The Galaxy S7 undoubtedly wins the availability category. The Pixel has the unfortunate distinction of being a Verizon exclusive in the U.S. — short of shelling out for an unlocked model or opting for monthly financing, you won’t see it on competing networks anytime soon. That’s certainly not the case where the Galaxy S7’s concerned.
Winner: Galaxy S7
Winner: Pixel (for now)
It’s always a challenge to compare a brand-new, top-of-the-line phone with an aging competitor (the Galaxy S7 came out in the spring, believe it or not). But in this case, the comparison’s an apt one: the Pixel, as the smaller and less generously endowed of Google’s two new HTC-made smartphones, contrasts Samsung’s former flagship in unexpected ways.

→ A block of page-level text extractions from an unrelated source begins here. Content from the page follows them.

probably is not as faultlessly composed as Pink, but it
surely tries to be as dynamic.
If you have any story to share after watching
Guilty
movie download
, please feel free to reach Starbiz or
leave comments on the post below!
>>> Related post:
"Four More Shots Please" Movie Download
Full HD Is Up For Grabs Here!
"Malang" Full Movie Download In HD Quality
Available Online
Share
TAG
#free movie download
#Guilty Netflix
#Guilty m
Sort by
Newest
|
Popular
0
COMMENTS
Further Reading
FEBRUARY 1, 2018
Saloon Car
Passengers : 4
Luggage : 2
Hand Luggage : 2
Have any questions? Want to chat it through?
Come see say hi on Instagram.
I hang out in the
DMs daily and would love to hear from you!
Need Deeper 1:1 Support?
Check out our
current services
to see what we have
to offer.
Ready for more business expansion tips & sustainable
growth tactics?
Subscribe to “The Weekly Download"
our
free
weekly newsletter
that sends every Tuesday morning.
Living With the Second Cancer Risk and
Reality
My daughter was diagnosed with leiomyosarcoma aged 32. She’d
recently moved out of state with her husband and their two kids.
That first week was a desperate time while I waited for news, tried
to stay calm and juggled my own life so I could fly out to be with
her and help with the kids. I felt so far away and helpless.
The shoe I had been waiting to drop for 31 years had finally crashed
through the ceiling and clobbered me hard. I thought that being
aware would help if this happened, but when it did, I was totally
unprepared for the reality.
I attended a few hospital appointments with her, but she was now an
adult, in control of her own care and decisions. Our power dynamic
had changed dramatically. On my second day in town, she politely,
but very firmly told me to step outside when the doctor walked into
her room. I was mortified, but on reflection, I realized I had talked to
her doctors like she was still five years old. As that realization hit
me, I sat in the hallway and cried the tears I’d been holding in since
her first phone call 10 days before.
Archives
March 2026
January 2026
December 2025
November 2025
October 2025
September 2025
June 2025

The Pixel packs a more powerful processor and ostensibly superior cameras, but falls short in the areas of display and battery. The Galaxy S7’s screen not only packs twice the amount of pixels in a roughly the same amount of space, but a larger battery, too.
That said, there’s software to consider. The Pixel packs quick access to the Google Assistant, free cloud-based photo storage, and the promise of frequent software devices far into the future.
In the end, it comes down to what you prioritize. If you can actually see the difference between 1080p and Quad HD (most people can’t), if you need a water resistant phone, if you’re all set up for wireless charging, if you want expandable storage, and if you don’t mind never getting timely software updates, the Galaxy S7 is the one for you.
However, if you care about timely software updates, if you want Stock Android, if you hate glass phones, and if you really want to use Assistant to the max, buy the Pixel.
Technically, the Galaxy S7 wins in this spec war, but we’d say the Pixel wins the software war, and when it comes down to it, we think software is more important.